For more than two years, the city’s Planning Department has been reviewing a redevelopment plan that proposes replacing an aging, three-story office building at 620 Folsom St. with the architecturally unique housing tower, which would hold more than 700 renta.l apartments. Some of those units would be inside a five-story crown that appears detached from the project, resembling a cube hovering over the rest of the tower, according to renderings by Miami-based design firm Arquitectonica on file with the department.
But department records also indicate that the housing project was “on hold” as of last fall.
When contacted this week, planning officials were unable to confirm the status of the project, saying they had not received written confirmation from the development team, which includes local developer Align Real Estate and development brokerage Ground Matrix, headed by Chris Foley of real estate agency Polaris Pacific.
However, the city’s Department of Building Inspection confirmed that, earlier this week, the team requested to retract a building permit that it applied for in late 2022, starting a process that allows it to recover some of the costs associated with the permit, according to the department.
While the tower’s developers have not responded to inquiries
about the project’s status, it is facing economic conditions that present serious challenges to housing construction: increasing construction costs, high interest rates that make it difficult to obtain construction loans, and softening rents.
The project’s delay comes as the city faces a state mandate to approve some 82,000 new homes over the next eight years in an effort to relieve the Bay Area’s housing shortage.
First pitched in summer 2021, the 620 Folsom project was originally envisioned as a roughly 600-unit tower that would rise
58 stories between Second and Hawthorne streets, near Moscone Center. The project was later revised, with its developers seeking to boost its height to 62 stories, adding more than 200 units, in 2022. They ultimately proposed a 65-story tower with 711 apartments, planning records show.
The team filed for the building permit that it is now seeking to cancel for that version of the project.
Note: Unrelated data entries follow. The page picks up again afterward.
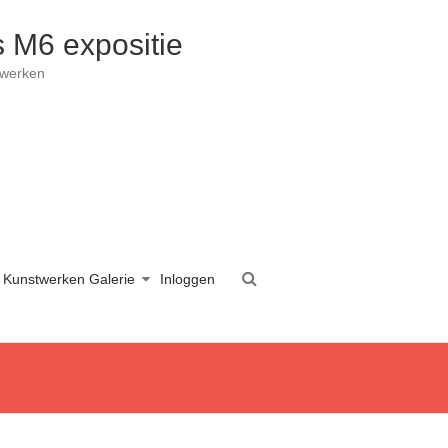
 M6 expositie
twerken
Kunstwerken Galerie
Inloggen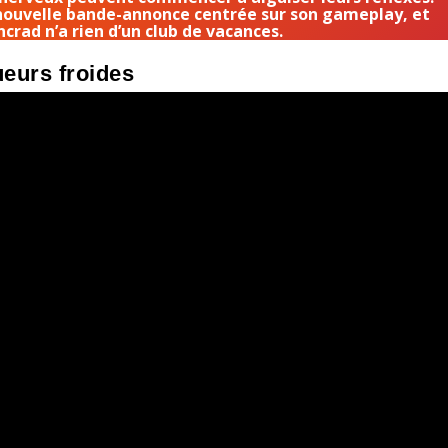
 nouvelle bande-annonce centrée sur son gameplay, et
ncrad n’a rien d’un club de vacances.
ueurs froides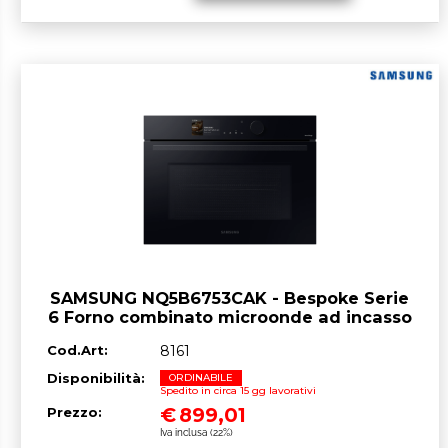
SAMSUNG NQ5B6753CAK - Bespoke Serie
6 Forno combinato microonde ad incasso
cm. 60 - nero
Cod.Art:
8161
Disponibilità:
ORDINABILE
Spedito in circa 15 gg lavorativi
€
899,01
Prezzo:
Iva inclusa (22%)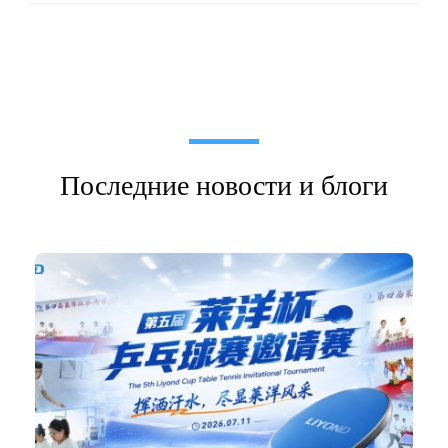
Последние новости и блоги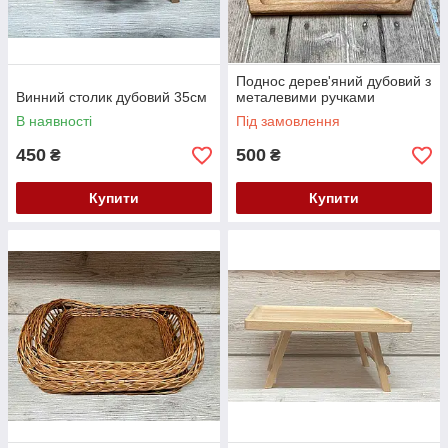
Поднос дерев'яний дубовий з
Винний столик дубовий 35см
металевими ручками
В наявності
Під замовлення
450
500
₴
₴
Купити
Купити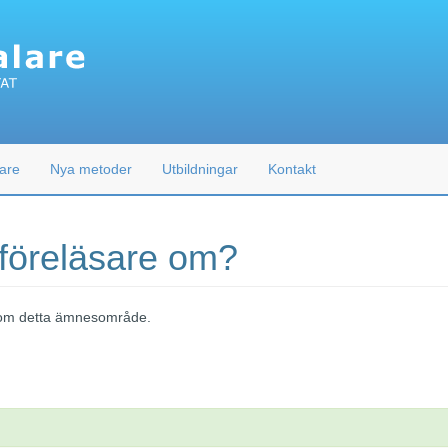
are
Nya metoder
Utbildningar
Kontakt
 föreläsare om?
 inom detta ämnesområde.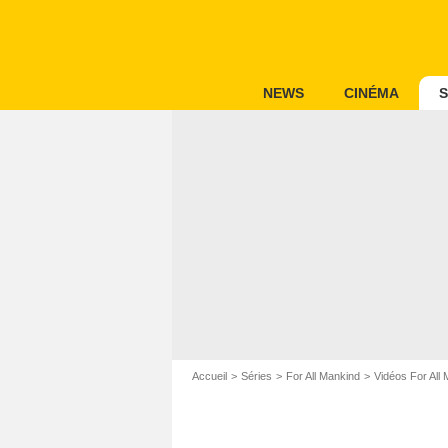
NEWS
CINÉMA
S
Accueil
Séries
For All Mankind
Vidéos For All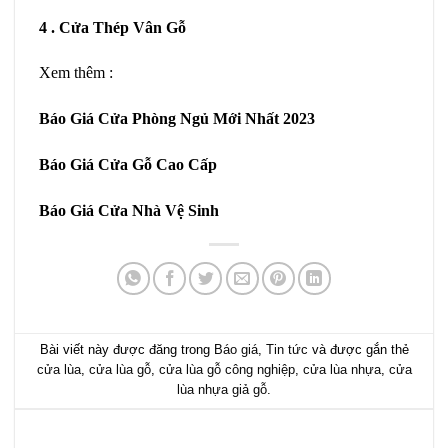
4 .
Cửa Thép Vân Gỗ
Xem thêm :
Báo Giá Cửa Phòng Ngủ
Mới Nhất 2023
Báo Giá Cửa Gỗ Cao Cấp
Báo Giá Cửa Nhà Vệ Sinh
Bài viết này được đăng trong
Báo giá
,
Tin tức
và được gắn thẻ
cửa lùa
,
cửa lùa gỗ
,
cửa lùa gỗ công nghiệp
,
cửa lùa nhựa
,
cửa
lùa nhựa giả gỗ
.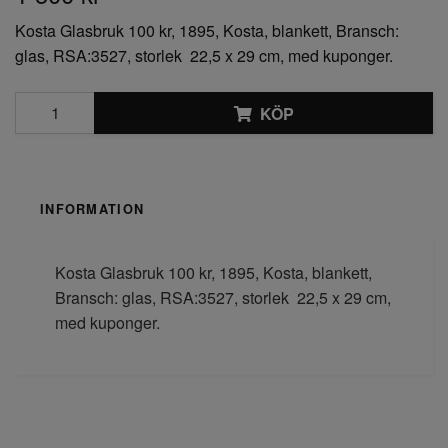
Kosta Glasbruk 100 kr, 1895, Kosta, blankett, Bransch:
glas, RSA:3527, storlek 22,5 x 29 cm, med kuponger.
KÖP
INFORMATION
Kosta Glasbruk 100 kr, 1895, Kosta, blankett,
Bransch: glas, RSA:3527, storlek 22,5 x 29 cm,
med kuponger.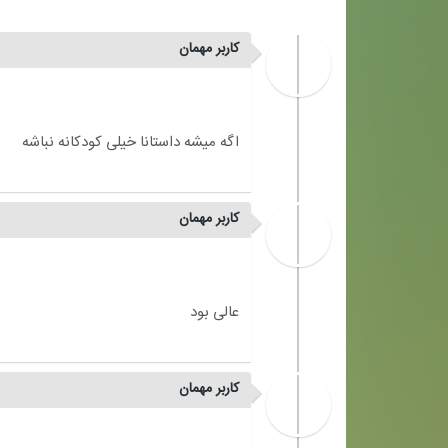
کاربر مهمان
کاربر مهمان
کاربر مهمان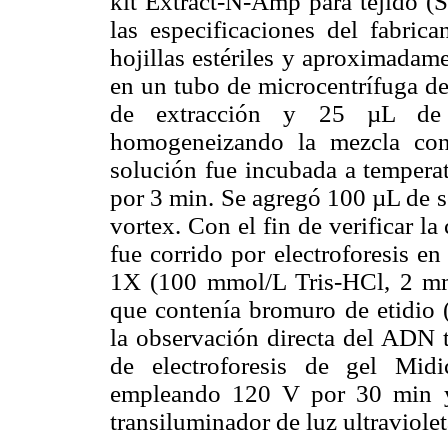
kit Extract-N-Amp para tejido (
las especificaciones del fabric
hojillas estériles y aproximada
en un tubo de microcentrífuga d
de extracción y 25 µL de s
homogeneizando la mezcla con 
solución fue incubada a tempera
por 3 min. Se agregó 100 µL de s
vortex. Con el fin de verificar l
fue corrido por electroforesis e
1X (100 mmol/L Tris-HCl, 2 m
que contenía bromuro de etidio 
la observación directa del ADN to
de electroforesis de gel Mi
empleando 120 V por 30 min y
transiluminador de luz ultraviole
Approval of the permit was dependent on the tower, estimated to cost about $250 million to develop, winning its entitlements.
What happens next — and whether the team is working to redesign the project once more in an effort to ensure its feasibility — is unclear. State laws that became effective this year would provide the project with a boost if it is reconfigured to add housing units at varying income levels, and a number of developers in recent months have modified planned and entitled projects across the city to take advantage of the change.
The team also has an option to buy the project site from the property owner, McLaughlin Family Associates LP, which it has not exercised.
More recently, Align has worked to buy the Webster Street Safeway in San Francisco’s Fillmore neighborhood, which is slated to close at the end of the year, with plans to remake the property into housing and new commercial space. The timeline for that project is not known, as the developer has yet to file a formal application with the city.
The planned 620 Folsom tower joins a number of projects in San Francisco — some planned and some in the midst of construction — that have stalled as economic conditions worsened over the past two years. Over the summer, construction of Hayes Point, a 47-story mixed-use tower with 333 condos and nearly 300,000 square feet of office space at 30 Van Ness Ave., was halted indefinitely. Work stopped just seven months after construction began, with its development team citing changing market conditions.
The $3.5 billion mixed-use redevelopment effort that’s been ongoing at Pier 70 since 2018 was halted in 2022 for the same reasons. That project, by Brookfield Properties, calls for the creation of a neighborhood on the central waterfront, with some 2,000 new homes and 2.3 million square feet of commercial space. Others, like the remake of the former PG&E headquarters in downtown by developer Hines, which would include new offices and housing, have yet to advance beyond initial pitches.